▶ [TASK TO COMPLETE] Filter the entries for the string "evenodd". Copy each line that has it.

▶ [DATA SHOWN]
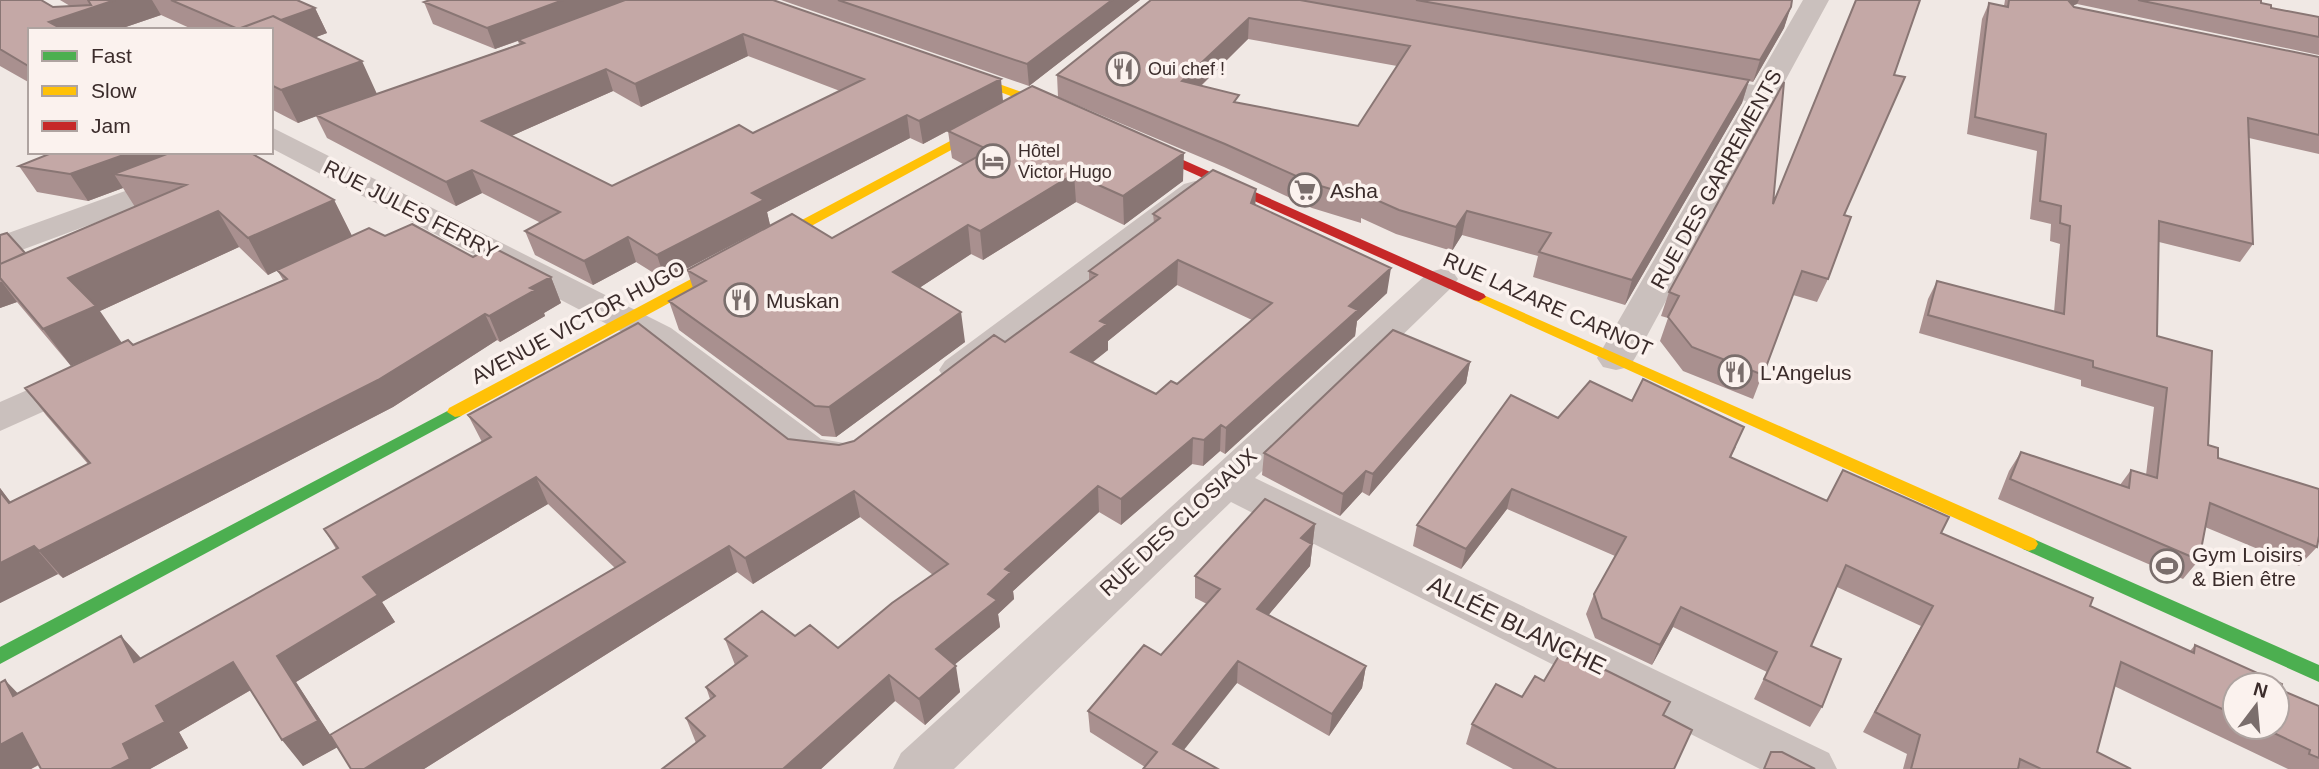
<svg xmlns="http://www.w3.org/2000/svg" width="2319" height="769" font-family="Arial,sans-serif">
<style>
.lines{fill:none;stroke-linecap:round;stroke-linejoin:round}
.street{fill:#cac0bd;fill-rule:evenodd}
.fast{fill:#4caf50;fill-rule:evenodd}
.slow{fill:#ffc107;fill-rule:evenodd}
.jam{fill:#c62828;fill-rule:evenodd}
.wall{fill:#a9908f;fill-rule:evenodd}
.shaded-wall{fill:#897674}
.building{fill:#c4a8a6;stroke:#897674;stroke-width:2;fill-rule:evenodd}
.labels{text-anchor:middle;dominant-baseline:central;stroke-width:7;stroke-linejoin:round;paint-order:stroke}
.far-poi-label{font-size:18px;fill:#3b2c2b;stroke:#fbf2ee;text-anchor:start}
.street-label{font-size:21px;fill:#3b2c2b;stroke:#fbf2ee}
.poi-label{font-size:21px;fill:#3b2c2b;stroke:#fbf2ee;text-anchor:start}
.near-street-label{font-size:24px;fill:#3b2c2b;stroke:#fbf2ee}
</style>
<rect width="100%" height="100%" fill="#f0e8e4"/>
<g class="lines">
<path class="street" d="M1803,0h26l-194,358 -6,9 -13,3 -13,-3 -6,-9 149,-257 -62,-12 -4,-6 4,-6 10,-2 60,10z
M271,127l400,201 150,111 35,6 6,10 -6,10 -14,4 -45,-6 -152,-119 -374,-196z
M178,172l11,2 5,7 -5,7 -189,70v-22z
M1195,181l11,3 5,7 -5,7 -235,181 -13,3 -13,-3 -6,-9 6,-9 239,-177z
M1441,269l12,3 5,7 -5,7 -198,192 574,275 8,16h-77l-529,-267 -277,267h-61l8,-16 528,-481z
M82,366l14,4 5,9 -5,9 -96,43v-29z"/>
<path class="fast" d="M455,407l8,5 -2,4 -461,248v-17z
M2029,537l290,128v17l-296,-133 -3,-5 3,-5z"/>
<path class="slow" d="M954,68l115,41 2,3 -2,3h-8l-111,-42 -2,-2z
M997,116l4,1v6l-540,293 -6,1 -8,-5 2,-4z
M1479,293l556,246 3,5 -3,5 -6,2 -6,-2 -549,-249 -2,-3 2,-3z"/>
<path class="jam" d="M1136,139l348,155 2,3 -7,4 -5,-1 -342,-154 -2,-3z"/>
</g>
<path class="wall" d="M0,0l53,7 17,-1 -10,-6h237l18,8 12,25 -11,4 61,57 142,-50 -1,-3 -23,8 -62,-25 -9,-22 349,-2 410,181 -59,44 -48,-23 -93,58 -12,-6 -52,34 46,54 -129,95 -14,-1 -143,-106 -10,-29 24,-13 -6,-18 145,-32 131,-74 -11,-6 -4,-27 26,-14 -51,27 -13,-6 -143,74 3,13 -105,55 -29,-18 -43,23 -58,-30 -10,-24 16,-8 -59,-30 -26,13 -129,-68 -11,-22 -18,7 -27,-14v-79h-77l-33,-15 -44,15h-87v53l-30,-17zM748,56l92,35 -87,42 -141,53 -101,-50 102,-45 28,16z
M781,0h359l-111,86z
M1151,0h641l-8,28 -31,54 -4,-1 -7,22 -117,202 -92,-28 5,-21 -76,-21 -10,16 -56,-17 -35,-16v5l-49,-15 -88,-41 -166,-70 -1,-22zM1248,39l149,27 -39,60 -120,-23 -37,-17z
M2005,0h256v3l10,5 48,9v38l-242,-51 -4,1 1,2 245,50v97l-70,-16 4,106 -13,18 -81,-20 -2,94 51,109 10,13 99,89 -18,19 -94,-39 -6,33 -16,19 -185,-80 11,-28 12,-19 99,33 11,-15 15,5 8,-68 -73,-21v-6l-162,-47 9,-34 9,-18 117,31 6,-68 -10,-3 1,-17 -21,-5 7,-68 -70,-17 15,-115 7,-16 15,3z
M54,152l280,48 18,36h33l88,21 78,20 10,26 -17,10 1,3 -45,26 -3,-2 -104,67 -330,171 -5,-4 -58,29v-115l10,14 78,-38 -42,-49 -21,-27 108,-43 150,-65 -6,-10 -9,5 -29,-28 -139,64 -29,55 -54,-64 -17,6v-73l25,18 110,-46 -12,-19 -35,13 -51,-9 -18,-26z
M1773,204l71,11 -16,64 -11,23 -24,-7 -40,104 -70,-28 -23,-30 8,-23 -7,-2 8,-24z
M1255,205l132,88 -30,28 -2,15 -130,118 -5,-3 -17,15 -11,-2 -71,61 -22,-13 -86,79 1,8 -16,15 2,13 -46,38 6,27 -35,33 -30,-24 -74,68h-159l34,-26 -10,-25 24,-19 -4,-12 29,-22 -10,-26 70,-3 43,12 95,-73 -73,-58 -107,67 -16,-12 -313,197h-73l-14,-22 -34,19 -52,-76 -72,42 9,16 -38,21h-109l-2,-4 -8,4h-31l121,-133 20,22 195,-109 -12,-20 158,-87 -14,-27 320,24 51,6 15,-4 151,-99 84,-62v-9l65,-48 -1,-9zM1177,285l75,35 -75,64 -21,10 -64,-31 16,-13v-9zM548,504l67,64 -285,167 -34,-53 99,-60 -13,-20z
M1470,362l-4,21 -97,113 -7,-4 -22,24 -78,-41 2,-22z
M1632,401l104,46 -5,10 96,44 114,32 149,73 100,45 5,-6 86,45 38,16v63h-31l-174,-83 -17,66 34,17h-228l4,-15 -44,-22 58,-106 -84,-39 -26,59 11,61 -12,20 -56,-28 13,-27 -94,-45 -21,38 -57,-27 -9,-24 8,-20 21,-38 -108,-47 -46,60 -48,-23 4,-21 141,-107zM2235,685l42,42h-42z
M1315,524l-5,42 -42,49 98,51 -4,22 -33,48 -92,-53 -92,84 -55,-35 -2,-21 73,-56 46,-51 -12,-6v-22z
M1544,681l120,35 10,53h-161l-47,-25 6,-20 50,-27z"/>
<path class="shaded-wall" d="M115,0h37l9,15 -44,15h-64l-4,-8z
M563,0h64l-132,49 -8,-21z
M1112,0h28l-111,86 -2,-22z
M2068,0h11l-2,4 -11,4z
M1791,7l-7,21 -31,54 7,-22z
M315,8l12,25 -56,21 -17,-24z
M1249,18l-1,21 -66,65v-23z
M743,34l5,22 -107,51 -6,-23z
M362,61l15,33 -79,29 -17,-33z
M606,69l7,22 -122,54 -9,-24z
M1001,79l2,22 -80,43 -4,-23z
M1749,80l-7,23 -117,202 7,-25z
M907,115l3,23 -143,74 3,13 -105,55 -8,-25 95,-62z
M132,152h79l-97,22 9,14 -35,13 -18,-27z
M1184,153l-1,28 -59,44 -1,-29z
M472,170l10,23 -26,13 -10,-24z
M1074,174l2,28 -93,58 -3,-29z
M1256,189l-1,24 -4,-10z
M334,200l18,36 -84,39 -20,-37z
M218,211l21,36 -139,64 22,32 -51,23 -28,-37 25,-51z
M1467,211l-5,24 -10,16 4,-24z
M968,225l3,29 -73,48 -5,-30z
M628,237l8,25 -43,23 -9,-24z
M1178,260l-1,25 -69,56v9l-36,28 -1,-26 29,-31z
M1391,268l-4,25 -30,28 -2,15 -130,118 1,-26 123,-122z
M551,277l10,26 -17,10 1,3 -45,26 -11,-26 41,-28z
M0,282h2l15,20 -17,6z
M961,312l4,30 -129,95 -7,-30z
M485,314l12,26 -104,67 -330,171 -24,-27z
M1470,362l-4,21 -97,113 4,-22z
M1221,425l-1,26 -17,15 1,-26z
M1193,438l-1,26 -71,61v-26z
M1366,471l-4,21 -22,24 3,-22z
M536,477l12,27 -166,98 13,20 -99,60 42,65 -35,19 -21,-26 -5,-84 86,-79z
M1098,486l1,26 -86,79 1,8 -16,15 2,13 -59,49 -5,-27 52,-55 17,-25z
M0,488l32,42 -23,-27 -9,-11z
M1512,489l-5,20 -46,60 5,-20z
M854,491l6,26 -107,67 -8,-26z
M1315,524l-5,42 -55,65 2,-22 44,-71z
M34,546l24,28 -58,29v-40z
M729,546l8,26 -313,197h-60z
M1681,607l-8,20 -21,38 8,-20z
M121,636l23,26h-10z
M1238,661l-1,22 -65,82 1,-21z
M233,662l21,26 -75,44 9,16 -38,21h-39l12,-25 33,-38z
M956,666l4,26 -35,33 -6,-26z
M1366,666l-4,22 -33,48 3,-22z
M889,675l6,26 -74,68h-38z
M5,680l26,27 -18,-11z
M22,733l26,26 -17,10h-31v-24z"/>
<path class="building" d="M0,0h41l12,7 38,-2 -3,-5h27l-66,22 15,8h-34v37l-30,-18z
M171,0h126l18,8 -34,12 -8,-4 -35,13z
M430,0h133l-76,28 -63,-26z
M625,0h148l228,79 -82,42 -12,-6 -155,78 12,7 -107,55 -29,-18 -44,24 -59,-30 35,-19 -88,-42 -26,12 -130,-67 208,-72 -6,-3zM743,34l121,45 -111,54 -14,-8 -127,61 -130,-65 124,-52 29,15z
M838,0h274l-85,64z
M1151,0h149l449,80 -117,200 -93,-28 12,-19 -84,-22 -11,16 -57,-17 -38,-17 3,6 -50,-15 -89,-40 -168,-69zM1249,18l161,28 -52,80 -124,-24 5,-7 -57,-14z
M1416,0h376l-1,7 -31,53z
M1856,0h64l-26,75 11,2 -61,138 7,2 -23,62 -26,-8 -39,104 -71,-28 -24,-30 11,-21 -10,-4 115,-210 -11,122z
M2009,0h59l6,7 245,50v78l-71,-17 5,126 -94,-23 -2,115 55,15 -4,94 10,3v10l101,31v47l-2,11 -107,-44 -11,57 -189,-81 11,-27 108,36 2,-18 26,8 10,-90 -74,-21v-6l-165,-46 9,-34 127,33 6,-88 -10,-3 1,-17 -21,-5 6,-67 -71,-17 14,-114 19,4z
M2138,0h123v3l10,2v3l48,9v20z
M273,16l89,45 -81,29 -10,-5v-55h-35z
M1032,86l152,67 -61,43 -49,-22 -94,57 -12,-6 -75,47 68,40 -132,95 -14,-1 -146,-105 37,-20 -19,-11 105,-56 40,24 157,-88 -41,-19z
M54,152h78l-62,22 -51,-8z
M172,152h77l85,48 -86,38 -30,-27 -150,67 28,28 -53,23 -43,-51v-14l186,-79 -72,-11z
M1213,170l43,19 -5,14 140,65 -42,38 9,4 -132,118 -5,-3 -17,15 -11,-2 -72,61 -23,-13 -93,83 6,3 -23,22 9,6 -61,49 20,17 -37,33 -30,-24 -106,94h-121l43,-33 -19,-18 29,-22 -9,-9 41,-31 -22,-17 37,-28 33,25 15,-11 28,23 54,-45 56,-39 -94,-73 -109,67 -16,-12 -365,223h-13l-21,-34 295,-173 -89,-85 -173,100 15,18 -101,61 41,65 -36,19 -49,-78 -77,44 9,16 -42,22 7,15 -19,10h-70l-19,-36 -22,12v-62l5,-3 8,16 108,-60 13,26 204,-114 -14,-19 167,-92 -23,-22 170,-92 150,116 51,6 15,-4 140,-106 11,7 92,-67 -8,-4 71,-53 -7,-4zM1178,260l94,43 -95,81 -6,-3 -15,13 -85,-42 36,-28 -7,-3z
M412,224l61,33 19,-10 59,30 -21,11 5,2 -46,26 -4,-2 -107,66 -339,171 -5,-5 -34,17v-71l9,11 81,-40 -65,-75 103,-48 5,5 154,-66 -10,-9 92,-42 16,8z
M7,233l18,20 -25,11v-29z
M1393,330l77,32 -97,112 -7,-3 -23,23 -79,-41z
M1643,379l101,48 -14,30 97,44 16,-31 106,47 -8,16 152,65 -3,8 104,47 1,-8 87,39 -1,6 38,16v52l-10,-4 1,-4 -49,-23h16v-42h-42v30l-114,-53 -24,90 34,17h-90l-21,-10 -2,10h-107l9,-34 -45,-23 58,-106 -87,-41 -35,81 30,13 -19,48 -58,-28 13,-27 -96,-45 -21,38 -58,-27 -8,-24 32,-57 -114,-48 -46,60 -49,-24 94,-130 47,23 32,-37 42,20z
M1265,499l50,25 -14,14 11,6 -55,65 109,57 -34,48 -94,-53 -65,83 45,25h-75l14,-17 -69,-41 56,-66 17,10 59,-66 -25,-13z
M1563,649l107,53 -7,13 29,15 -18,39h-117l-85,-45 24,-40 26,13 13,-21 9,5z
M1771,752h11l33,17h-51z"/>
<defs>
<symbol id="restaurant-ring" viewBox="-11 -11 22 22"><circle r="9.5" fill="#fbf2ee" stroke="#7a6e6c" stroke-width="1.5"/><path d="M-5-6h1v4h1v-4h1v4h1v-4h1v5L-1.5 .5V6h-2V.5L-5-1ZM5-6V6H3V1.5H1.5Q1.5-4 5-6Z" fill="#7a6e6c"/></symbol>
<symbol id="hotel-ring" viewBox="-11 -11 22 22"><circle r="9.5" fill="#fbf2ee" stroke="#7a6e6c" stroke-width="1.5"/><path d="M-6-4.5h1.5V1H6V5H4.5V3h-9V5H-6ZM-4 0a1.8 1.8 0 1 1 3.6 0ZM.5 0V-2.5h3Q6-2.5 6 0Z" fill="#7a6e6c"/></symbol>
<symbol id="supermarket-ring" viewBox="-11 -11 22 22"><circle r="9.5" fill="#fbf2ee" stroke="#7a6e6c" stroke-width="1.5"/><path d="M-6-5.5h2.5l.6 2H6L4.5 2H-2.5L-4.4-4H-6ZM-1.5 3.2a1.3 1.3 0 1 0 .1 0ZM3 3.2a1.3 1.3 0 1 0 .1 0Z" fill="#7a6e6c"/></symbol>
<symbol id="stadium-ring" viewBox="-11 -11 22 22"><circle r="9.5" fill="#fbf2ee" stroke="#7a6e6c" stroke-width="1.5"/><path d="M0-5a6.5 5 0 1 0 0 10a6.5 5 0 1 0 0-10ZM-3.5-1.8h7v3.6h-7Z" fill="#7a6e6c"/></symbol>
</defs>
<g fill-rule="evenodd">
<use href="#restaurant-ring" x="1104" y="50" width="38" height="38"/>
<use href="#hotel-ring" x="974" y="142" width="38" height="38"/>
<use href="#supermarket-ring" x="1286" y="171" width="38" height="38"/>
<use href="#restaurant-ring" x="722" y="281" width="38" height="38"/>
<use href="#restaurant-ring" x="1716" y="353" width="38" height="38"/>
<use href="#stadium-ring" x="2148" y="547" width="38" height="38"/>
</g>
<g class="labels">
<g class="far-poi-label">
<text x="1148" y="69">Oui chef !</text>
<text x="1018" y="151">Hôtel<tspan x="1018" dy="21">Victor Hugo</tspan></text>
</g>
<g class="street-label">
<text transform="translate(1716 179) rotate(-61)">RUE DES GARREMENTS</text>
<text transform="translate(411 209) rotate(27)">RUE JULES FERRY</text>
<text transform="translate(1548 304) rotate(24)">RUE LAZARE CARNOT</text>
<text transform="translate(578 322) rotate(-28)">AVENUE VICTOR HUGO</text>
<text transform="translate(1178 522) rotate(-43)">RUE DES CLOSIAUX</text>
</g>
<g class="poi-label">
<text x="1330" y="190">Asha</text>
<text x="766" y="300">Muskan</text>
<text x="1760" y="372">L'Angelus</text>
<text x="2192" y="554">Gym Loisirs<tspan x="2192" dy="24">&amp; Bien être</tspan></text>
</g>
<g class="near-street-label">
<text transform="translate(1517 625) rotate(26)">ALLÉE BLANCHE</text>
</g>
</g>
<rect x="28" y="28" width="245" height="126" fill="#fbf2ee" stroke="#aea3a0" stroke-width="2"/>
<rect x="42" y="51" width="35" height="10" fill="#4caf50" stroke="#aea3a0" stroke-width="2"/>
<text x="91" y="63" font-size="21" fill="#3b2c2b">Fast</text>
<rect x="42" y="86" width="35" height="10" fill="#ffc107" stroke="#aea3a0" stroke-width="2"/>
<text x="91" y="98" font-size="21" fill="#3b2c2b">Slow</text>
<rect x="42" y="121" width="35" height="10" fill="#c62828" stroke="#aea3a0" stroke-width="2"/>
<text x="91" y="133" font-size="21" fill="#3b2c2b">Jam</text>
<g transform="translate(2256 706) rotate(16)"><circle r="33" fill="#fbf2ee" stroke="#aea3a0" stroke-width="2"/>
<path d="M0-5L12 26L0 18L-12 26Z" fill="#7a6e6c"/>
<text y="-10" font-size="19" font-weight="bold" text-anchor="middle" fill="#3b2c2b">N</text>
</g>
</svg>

▶ [ANSWER BOX]
.street{fill:#cac0bd;fill-rule:evenodd}
.fast{fill:#4caf50;fill-rule:evenodd}
.slow{fill:#ffc107;fill-rule:evenodd}
.jam{fill:#c62828;fill-rule:evenodd}
.wall{fill:#a9908f;fill-rule:evenodd}
.building{fill:#c4a8a6;stroke:#897674;stroke-width:2;fill-rule:evenodd}
<g fill-rule="evenodd">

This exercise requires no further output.